Dude, fuck this team. Today's game against the Devil Jays (look at their damn uniforms and blame me for writing that) showcased a lot that's wrong with my team that is currently 14-14 in non-Yankees games and has lost 9 of its last 14 games.
Numero Uno: Terry Francona has run out of mulligans with me. I hate this man. 6th inning, one run game, and guess who comes sauntering out of the bullpen? Why it's New York Mets castoff and almost certain puppy-kicker Lenny Dinardo. On what planet does this move make sense? Schilling struggled but technically kept us in the game, and Francona went to the pitcher that ranks slightly above Mendoza and slightly below a bent tee-ball stand in effectiveness.
Terry Francona: You hurt, Schill?But we can't blame Francona or Dinardo entirely for tonight's Mets-esque meltdown. Every single pitcher we trotted out gave up at least one run. Looking on the bright side though, at least Embree didn't give up an EARNED run in his whopping 1/3 innings worth of work, due to some incredible defensive wizardry.
Schilling: Nah, my ankle is taped up tighter than the mouth of that hooker Metropolitan Mike keeps in his closet, and I'm walking the bases loaded before getting saved by a crap DP, but I'm fine
Francona: I still think you're out, you've thrown 104 pitches to labor through 5 innings. Hit the shower and wait for me
Schilling: Awwwww Skip!
Francona: YOU WAIT FOR ME OR I WON'T USE SOAP
Schilling: Maaaaan...
Francona: I hate baseball. Put in Mark Malaska to turn this game into a travesty.
Dave Wallace: Still going for that record of consecutive horribly scarring appearances by a worthless waiver pickup, eh? Don't you think it's a little early?
Francona: Good point. BRING ME LENNY DINARDO
Dinardo: *looks up for Mayor McCheese Mcdonald's coloring book* Huh? Me throw ball again?
Are the Sox the worst defensive team in baseall? I think they very well might be. Johnny Damon and Dinardo got the only official errors, however the Manny-Bellhorn-Crespo debacle that I will try the rest of my life to forget was probably the best display of heart and hustle ever. NOT! (Can you sense the frustration? That was sarcasm there! I'm never sarcastic!)

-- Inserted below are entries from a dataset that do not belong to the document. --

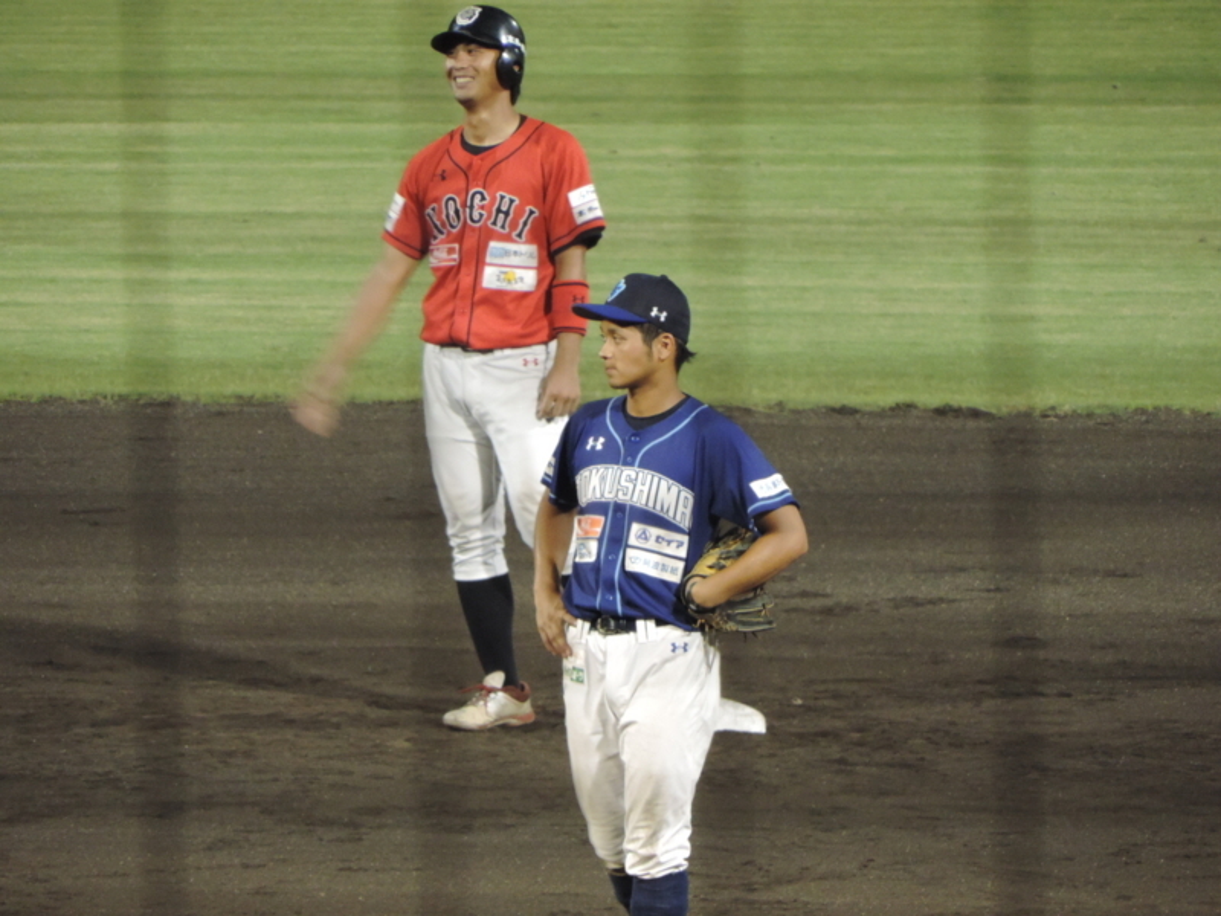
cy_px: 458
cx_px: 610
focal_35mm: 750
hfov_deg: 2.6
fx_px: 26455
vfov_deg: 2.0
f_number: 5.1
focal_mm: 133.7
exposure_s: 1/60
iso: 800
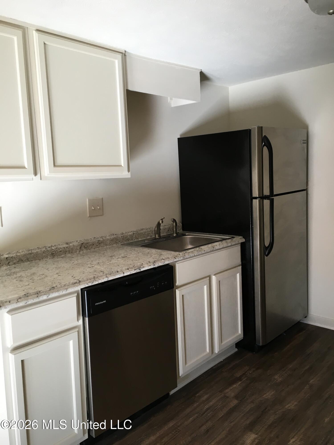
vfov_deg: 61.7
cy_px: 222
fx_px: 373
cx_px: 167
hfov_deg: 48.2
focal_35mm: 29
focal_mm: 4.15
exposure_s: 1/30
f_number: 2.2
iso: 32
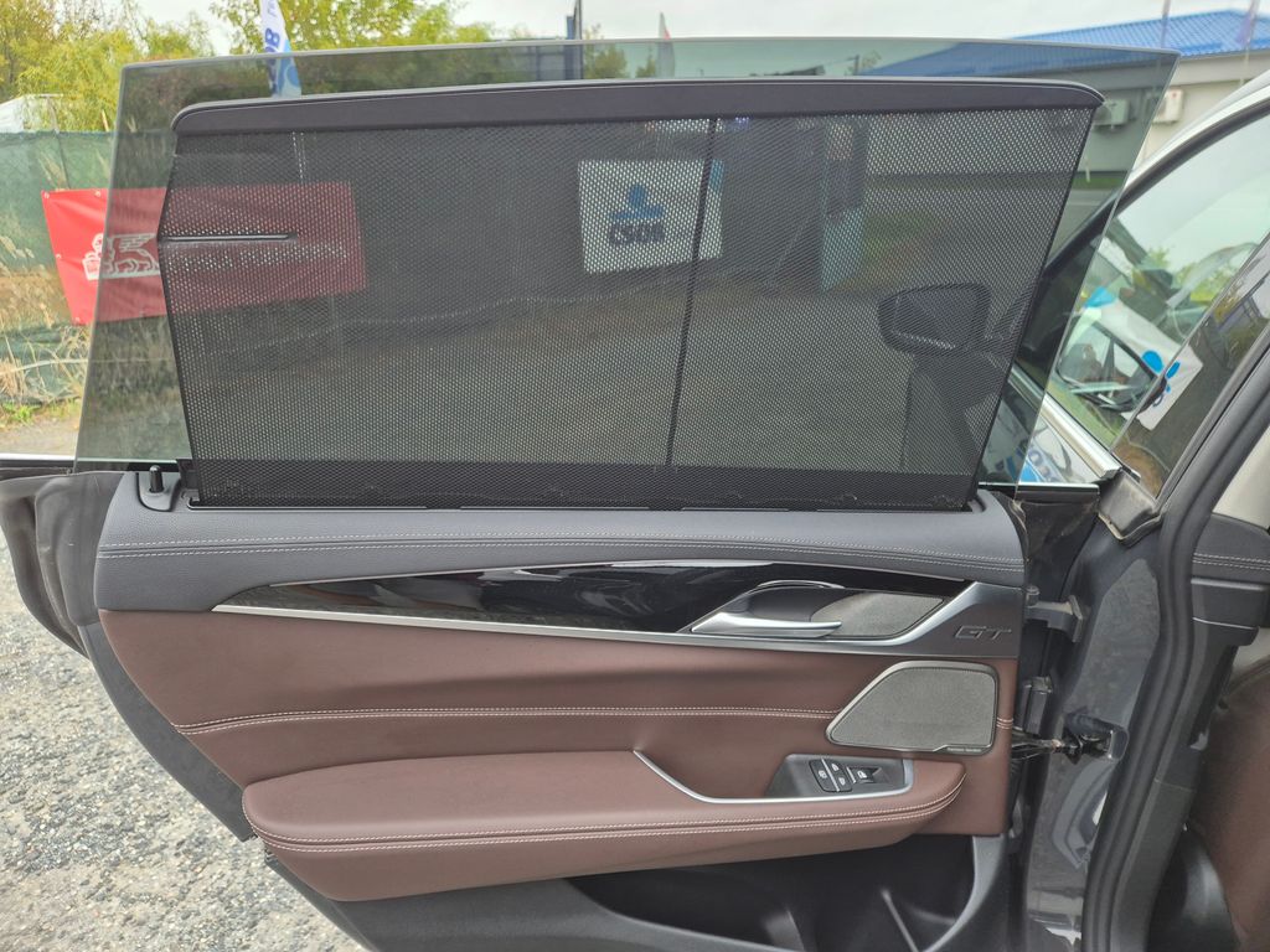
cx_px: 635
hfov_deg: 73.9
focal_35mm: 23
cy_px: 476
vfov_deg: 58.9
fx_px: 844
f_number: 1.8
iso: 160
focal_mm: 5.4
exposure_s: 1/180
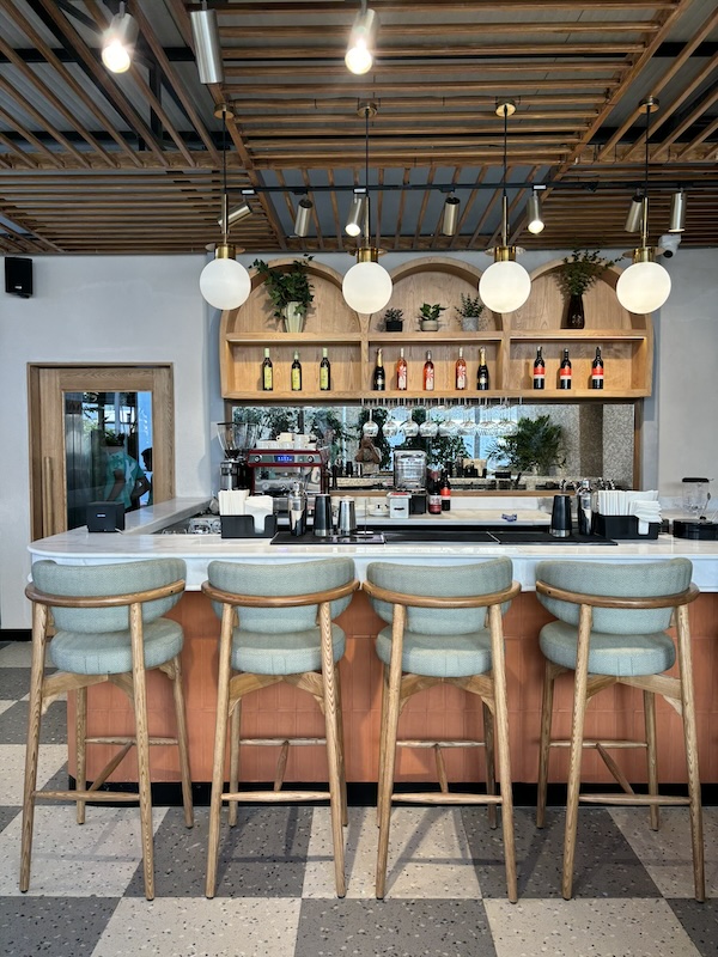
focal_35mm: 26
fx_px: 719
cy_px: 478
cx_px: 359
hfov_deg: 53.1
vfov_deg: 67.3
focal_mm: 5.96
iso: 40
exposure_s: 1/100
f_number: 1.6
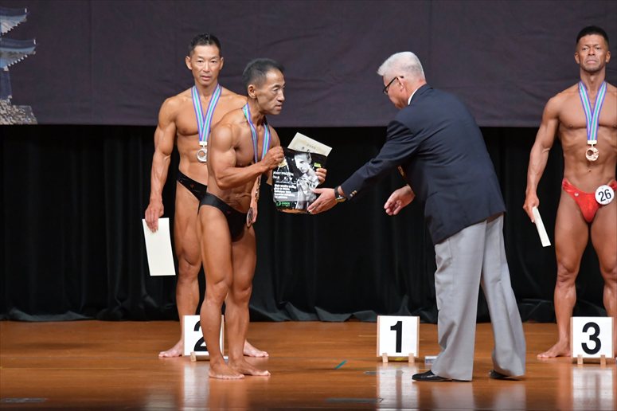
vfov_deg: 5.1
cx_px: 308
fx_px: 4625
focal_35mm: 270
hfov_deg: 7.6
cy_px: 206
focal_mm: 180
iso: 5000
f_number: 5.6
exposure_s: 1/400
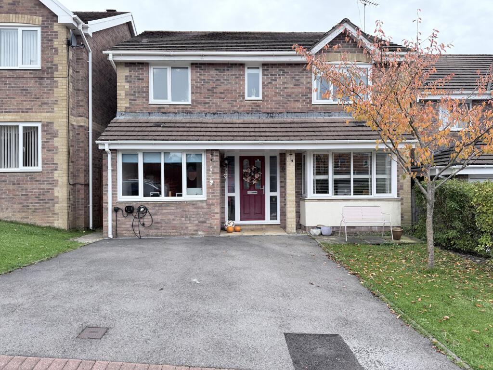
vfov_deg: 56.8
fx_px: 342
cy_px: 185
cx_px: 246
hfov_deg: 71.6
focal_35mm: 24
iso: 100
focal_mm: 6.76
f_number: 1.78
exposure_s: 1/344
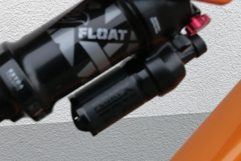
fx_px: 295
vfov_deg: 30.2
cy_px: 48
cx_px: 48
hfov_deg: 42.5
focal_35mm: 44
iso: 50
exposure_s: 1/192
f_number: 1.8
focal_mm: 3.95
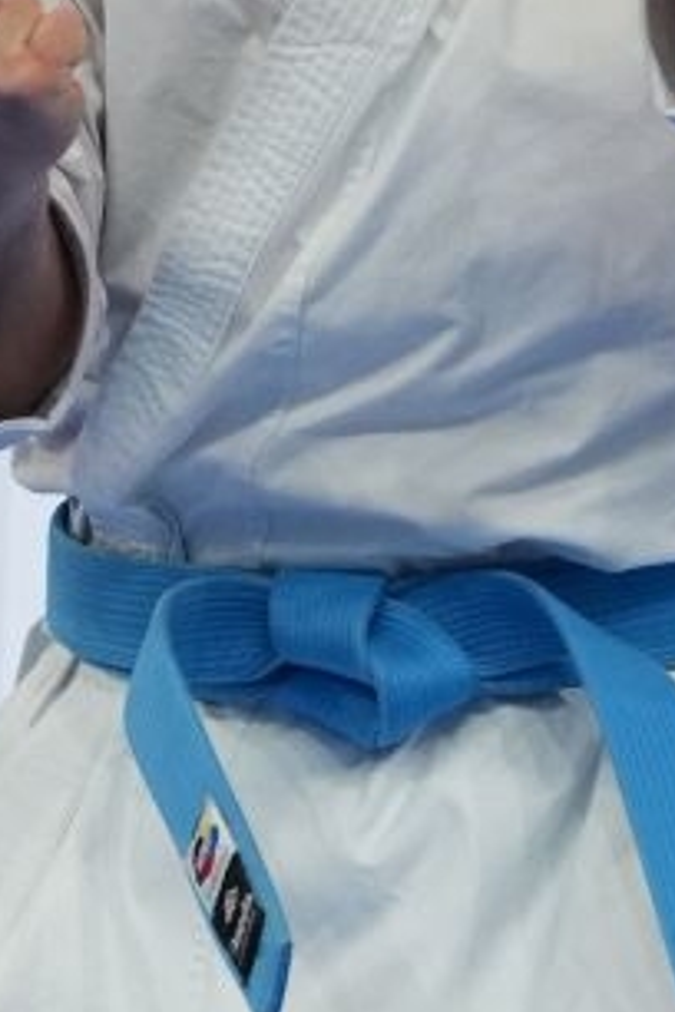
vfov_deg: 1.8
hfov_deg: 1.2
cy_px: 728
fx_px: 31582
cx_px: 400
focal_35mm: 1123
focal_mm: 191
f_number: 2.8
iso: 1600
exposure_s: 1/1000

Hey SPEAKING of Cesar Crespo, want to see his numbers thus far this season? 50 ABs with a .191 AVG AND a .191 On-base%. That's right folks, in 50 plate appearances the bastard hasn't managed to work a single walk, or even get hit by a pitch. Does getting hit by a pitch count towards on-base%? Even if it doesn't, I'd still love to see the little man get his skull caved in, even if he's carried out to first on a stretcher and stranded by Dave McCarty striking out behind him. Add that to his muscular .255 slugging% and you get a .447 OPS hitting machine. Or 50 at bats worth of wasted plate appearances, you know, whatever.
Something is horribly, horribly wrong with this team. Last year people used to compare them to a beer leauge softball team. And it was an apt comparison in some ways, the laid-back attitude, ridiculous 13-9 victories, and Kevin Millar all fit the description to a "t". However lately we're actually PLAYING like one lately, and that's not so cool. No desire or balls to the wall mentality to be seen here, and at least those things won us a few dramatic games last year. (Did I just say "balls to the wall?" I did. What is this team doing to me) I swear, I can only watch Millar roaming right field like a confused dinosaur or Gabe Kapler weakly tap out to the shortstop 5 times a game because he's both starting the game somehow and not cutting down on his goddamn swing with 2 strikes so many times before I jump ship and become a Mariners fan. You think I've never considered it? I envy any team that doesn't make you vomit so hard your shoelaces come out of your mouth every time your SS is introduced. It's like when Mo would ask Curly to pick a finger behind his back; pick either Crespo or Pokey and you're still going to get poked in the eyes really fucking hard.